Teresa Dias que falava no Workshop sobre a Juventude e o Primeiro Emprego, realizado no âmbito do Dia Internacional da Juventude, a comemorar-se no dia 12 de Agosto, afirmou que o país dispõe actualmente de um “ecossistema nacional de promoção do emprego”, assente em cinco pilares, nomeadamente visão estratégica, coordenação, formação profissional, financiamento e informação sobre o mercado de trabalho.
Acrescentou que segundo os dados do Instituto Nacional de Estatística (INE), referentes ao primeiro trimestre de 2026, a força de trabalho angolana, considerando a população com 18 anos ou mais é estimada em 11,75 milhões de cidadãos.
Lembrou que a taxa de desemprego nacional situou-se em 21, 3%, abaixo da meta de 25% estabelecida no Plano de Desenvolvimento Nacional (PDN) 2023-2027.
Apesar da melhoria, disse, a situação entre os jovens permanece preocupante.
Apontou que a taxa de desemprego entre os jovens, dos 18 aos 24 anos de idade, atingiu 40, 7% no primeiro trimestre de 2026, embora represente uma redução significativa face aos 57,7% registados em 2024.

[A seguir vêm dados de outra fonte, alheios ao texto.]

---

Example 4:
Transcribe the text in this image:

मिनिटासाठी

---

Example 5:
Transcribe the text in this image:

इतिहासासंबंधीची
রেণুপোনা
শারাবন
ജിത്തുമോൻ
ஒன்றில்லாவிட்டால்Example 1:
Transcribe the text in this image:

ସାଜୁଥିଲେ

No domínio da protecção social obrigatória, o número de segurados atingiu cerca de mais três milhões e 50 mil trabalhadores, representando um crescimento de aproximadamente 40% em relação a 2022.
No mesmo período, sublinhou que a Inspecção Geral do Trabalho realizou cerca de 25 mil inspeções em todo o país, abrangendo 931 mil 636 trabalhadores e resultando em indemnizações a favor dos mesmos avaliadas em cerca de dois mil milhões, 270 milhões de kwanzas.

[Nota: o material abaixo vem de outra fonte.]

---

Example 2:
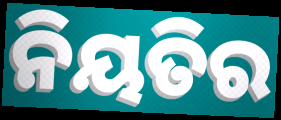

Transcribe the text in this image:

ନିୟତିର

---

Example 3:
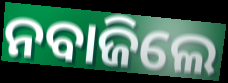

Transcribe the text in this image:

Avançou que a rede de centros de formação profissional passou de mil e 445 unidades, em 2022, para dois mil 419 centros, dos quais 164 são directamente tutelados pelo Instituto Nacional de Formação Profissional (INFOP).
No período em análise, disse que 598 mil 221 cidadãos concluíram formações profissionais, tendo 352 mil 575 jovens encaminhados para o mercado de trabalho através dos centros de emprego e agências de intermediação laboral.
Teresa Dias destacou ainda a importância do Sistema Nacional de Formação Profissional, que procura responder às necessidades do mercado através de competências técnicas, digitais e empreendedoras.
Outro instrumento sublinhado, pela ministra foi o projecto Jovem Mais (+), com vigência de 2026 a 2030 e financiamento do Banco Mundial, que prevê beneficiar mais de 500 mil jovens, entre os 16 e 35 anos de idade, sendo 40% mulheres e 6% pessoas com deficiência.
Por sua vez, o ministro da Juventude e Desportos, Rui Falcão, considerou a criação de emprego para a juventude “o maior desafio e a maior oportunidade” de Angola.
Segundo o governante, os jovens com menos de 35 anos representam cerca de 64% da população angolana, constituindo uma importante reserva de talento e potencial produtivo.